• YOUR TASK: Everything from the line containing "Chiswick, from flats" through the last line of the data below should be given again exactly, both end lines included and nothing more.

• INPUT:

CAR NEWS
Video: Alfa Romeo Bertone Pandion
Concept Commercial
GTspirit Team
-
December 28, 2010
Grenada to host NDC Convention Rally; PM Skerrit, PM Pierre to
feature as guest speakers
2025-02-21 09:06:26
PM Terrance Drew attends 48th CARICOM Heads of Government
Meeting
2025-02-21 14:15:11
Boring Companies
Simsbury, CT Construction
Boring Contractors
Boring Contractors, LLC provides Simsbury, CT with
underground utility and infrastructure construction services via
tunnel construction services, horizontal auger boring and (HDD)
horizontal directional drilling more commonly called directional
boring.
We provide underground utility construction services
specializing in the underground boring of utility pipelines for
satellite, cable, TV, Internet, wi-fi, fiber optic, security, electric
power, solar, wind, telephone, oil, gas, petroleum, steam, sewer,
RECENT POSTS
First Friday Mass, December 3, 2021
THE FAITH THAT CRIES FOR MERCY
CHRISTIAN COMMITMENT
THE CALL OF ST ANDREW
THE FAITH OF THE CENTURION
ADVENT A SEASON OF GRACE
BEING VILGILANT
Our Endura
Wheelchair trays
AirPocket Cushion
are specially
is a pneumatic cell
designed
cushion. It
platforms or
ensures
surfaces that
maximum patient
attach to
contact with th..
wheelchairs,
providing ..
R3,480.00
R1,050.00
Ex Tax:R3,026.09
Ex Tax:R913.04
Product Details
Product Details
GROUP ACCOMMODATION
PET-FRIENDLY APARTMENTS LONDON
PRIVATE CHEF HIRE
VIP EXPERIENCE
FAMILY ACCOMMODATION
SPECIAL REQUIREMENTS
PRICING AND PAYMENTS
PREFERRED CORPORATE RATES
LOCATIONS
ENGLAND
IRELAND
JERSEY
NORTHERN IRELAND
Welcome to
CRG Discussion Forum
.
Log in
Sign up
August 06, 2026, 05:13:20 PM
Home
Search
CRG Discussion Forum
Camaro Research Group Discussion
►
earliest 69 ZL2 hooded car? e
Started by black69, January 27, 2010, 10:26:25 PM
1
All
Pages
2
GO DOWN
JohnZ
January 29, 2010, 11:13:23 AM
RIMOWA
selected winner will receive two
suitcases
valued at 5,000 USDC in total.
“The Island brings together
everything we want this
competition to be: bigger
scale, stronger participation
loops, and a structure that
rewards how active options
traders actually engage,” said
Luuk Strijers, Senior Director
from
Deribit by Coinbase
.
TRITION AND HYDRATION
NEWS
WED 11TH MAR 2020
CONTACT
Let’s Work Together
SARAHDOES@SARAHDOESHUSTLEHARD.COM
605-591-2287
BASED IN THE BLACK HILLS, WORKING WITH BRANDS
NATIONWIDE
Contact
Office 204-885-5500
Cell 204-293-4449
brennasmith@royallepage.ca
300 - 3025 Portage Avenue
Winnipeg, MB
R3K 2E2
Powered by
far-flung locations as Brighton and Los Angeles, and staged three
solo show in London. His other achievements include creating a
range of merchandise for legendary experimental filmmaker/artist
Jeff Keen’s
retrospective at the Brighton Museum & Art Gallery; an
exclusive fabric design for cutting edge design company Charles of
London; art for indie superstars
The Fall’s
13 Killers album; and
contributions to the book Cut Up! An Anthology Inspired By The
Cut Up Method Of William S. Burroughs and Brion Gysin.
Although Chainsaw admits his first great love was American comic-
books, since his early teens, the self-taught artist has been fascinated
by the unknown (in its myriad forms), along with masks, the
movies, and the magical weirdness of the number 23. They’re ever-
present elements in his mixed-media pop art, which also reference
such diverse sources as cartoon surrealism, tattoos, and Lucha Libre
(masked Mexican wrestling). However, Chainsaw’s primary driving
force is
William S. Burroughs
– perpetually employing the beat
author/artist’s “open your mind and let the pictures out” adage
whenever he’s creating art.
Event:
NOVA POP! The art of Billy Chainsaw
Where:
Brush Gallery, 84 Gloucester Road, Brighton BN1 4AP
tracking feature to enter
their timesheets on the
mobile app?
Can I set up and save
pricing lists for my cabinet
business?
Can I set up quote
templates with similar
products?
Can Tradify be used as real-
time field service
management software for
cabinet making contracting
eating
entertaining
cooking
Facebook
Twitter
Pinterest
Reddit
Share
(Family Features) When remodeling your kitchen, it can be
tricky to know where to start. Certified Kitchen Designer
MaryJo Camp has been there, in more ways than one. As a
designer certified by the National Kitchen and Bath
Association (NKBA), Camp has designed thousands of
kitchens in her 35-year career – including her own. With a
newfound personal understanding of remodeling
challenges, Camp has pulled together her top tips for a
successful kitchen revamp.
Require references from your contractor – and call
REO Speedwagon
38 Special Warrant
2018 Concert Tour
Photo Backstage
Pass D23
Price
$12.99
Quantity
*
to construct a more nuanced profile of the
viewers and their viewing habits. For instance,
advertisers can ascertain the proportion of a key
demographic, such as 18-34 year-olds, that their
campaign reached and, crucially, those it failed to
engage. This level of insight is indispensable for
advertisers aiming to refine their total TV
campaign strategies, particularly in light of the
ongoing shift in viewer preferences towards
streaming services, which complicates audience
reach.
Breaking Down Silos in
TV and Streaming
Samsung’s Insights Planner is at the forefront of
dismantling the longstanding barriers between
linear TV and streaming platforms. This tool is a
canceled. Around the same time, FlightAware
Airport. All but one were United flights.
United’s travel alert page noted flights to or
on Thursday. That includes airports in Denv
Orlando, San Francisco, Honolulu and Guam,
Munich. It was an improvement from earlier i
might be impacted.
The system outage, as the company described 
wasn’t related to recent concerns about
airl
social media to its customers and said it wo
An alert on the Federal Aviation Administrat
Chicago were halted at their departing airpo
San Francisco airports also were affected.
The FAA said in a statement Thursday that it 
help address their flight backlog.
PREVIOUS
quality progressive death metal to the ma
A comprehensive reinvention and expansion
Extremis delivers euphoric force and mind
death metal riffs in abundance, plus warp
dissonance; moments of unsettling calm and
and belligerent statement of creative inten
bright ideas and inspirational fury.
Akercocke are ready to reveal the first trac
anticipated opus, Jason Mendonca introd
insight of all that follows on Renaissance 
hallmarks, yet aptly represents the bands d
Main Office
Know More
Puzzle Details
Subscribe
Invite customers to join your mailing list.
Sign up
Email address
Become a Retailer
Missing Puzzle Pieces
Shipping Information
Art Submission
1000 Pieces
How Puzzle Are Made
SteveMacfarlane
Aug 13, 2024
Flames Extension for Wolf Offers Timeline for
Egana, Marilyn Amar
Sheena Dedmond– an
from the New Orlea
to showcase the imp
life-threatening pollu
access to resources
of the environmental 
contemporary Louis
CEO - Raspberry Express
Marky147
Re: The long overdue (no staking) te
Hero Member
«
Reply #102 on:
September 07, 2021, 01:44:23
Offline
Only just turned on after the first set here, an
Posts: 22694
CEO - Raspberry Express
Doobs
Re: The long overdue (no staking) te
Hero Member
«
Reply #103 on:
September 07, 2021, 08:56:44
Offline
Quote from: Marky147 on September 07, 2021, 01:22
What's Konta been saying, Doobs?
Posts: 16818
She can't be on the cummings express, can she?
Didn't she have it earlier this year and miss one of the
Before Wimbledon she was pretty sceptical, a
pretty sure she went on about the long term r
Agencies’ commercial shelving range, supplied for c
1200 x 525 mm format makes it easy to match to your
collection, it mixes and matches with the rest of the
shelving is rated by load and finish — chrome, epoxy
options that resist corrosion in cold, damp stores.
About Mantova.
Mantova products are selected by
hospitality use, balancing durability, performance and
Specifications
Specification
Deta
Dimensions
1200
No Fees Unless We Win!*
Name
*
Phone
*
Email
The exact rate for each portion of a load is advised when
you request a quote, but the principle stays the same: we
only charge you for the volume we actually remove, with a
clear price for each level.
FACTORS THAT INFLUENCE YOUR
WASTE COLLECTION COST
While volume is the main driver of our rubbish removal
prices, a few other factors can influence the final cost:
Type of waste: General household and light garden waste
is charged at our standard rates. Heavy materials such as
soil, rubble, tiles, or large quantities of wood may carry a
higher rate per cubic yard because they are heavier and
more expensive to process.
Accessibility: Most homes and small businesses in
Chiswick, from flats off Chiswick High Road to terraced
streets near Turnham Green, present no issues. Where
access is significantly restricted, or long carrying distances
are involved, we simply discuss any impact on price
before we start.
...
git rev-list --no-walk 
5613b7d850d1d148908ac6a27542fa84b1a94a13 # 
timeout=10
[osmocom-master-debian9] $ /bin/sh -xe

• EXPECTED OUTPUT:
Chiswick, from flats off Chiswick High Road to terraced
streets near Turnham Green, present no issues. Where
access is significantly restricted, or long carrying distances
are involved, we simply discuss any impact on price
before we start.
...
git rev-list --no-walk 
5613b7d850d1d148908ac6a27542fa84b1a94a13 # 
timeout=10
[osmocom-master-debian9] $ /bin/sh -xe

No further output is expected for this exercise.